Extract cell-specific cosine similarity matrix from latent representations for downstream analysis

import warnings
warnings.filterwarnings("ignore")
from model.train import *
from model.utils import *

load input data and build the dataset

data_path = './SVC/' 
dataset = 'data/xenium_mouse_brain' 
device = 'cuda:1'

train_image = np.load(f'{data_path}{dataset}/cell_gene_map_low_res_rep1.npz')["image"]
print("shape of total map of low resolution:",train_image.shape)
cell_median = np.median(train_image.sum((1,2,3)))

location =  np.load(f"{data_path}{dataset}/cell_location_rep1.npy") 

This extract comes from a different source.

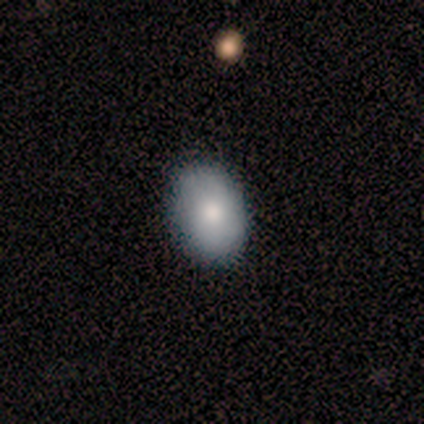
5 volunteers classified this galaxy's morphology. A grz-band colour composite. It shows a smooth galaxy with no disk features (80%) that is in between round and cigar-shaped (100%). Merging: none (100%).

cell_morphology = np.load(f"{data_path}{dataset}/cell_morphology_rep1.npz")["image"]
nuclear_morphology = np.load(f"{data_path}{dataset}/nuclear_morphology_rep1.npz")["image"]
print(cell_morphology.shape) 
print(nuclear_morphology.shape)


cell_type = np.load(f'{data_path}{dataset}/pred_cell_type_rep1.npy')
print("shape of cell_type:", cell_type.shape)

cell_type_uni, cell_type_indices = np.unique(cell_type, return_inverse=True)
cell_type_label = np.eye(len(cell_type_uni), dtype=int)[cell_type_indices]
print("shape of cell_type_label:", cell_type_label.shape)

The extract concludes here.